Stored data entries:
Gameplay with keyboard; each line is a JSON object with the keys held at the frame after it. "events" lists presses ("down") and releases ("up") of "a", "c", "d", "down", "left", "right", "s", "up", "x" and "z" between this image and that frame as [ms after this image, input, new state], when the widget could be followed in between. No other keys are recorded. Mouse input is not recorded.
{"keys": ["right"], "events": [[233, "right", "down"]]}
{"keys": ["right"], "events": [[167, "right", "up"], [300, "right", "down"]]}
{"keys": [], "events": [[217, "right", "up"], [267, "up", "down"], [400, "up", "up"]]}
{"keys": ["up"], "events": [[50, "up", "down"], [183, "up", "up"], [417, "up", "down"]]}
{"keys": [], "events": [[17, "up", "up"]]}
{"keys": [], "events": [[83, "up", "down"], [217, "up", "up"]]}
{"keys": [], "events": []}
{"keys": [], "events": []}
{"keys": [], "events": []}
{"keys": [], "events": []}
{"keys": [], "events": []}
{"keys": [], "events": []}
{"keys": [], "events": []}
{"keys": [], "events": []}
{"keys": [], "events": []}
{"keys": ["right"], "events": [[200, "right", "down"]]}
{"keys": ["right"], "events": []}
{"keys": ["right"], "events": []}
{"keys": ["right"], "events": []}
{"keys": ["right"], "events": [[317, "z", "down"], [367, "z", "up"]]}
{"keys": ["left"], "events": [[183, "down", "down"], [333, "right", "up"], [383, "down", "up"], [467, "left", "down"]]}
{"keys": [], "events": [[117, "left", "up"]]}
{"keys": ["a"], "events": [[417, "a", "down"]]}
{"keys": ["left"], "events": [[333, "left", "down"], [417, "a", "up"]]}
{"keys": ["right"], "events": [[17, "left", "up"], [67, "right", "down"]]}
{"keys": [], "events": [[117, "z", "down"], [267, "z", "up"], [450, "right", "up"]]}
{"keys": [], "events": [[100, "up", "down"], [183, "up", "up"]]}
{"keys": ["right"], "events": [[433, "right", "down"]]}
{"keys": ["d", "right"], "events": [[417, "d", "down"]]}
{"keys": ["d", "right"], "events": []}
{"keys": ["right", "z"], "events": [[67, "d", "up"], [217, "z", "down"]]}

● REQUIRED ACTION
Return every entry above with nothing altered.

● OUTPUT FOR THIS EXERCISE
Gameplay with keyboard; each line is a JSON object with the keys held at the frame after it. "events" lists presses ("down") and releases ("up") of "a", "c", "d", "down", "left", "right", "s", "up", "x" and "z" between this image and that frame as [ms after this image, input, new state], when the widget could be followed in between. No other keys are recorded. Mouse input is not recorded.
{"keys": ["right"], "events": [[233, "right", "down"]]}
{"keys": ["right"], "events": [[167, "right", "up"], [300, "right", "down"]]}
{"keys": [], "events": [[217, "right", "up"], [267, "up", "down"], [400, "up", "up"]]}
{"keys": ["up"], "events": [[50, "up", "down"], [183, "up", "up"], [417, "up", "down"]]}
{"keys": [], "events": [[17, "up", "up"]]}
{"keys": [], "events": [[83, "up", "down"], [217, "up", "up"]]}
{"keys": [], "events": []}
{"keys": [], "events": []}
{"keys": [], "events": []}
{"keys": [], "events": []}
{"keys": [], "events": []}
{"keys": [], "events": []}
{"keys": [], "events": []}
{"keys": [], "events": []}
{"keys": [], "events": []}
{"keys": ["right"], "events": [[200, "right", "down"]]}
{"keys": ["right"], "events": []}
{"keys": ["right"], "events": []}
{"keys": ["right"], "events": []}
{"keys": ["right"], "events": [[317, "z", "down"], [367, "z", "up"]]}
{"keys": ["left"], "events": [[183, "down", "down"], [333, "right", "up"], [383, "down", "up"], [467, "left", "down"]]}
{"keys": [], "events": [[117, "left", "up"]]}
{"keys": ["a"], "events": [[417, "a", "down"]]}
{"keys": ["left"], "events": [[333, "left", "down"], [417, "a", "up"]]}
{"keys": ["right"], "events": [[17, "left", "up"], [67, "right", "down"]]}
{"keys": [], "events": [[117, "z", "down"], [267, "z", "up"], [450, "right", "up"]]}
{"keys": [], "events": [[100, "up", "down"], [183, "up", "up"]]}
{"keys": ["right"], "events": [[433, "right", "down"]]}
{"keys": ["d", "right"], "events": [[417, "d", "down"]]}
{"keys": ["d", "right"], "events": []}
{"keys": ["right", "z"], "events": [[67, "d", "up"], [217, "z", "down"]]}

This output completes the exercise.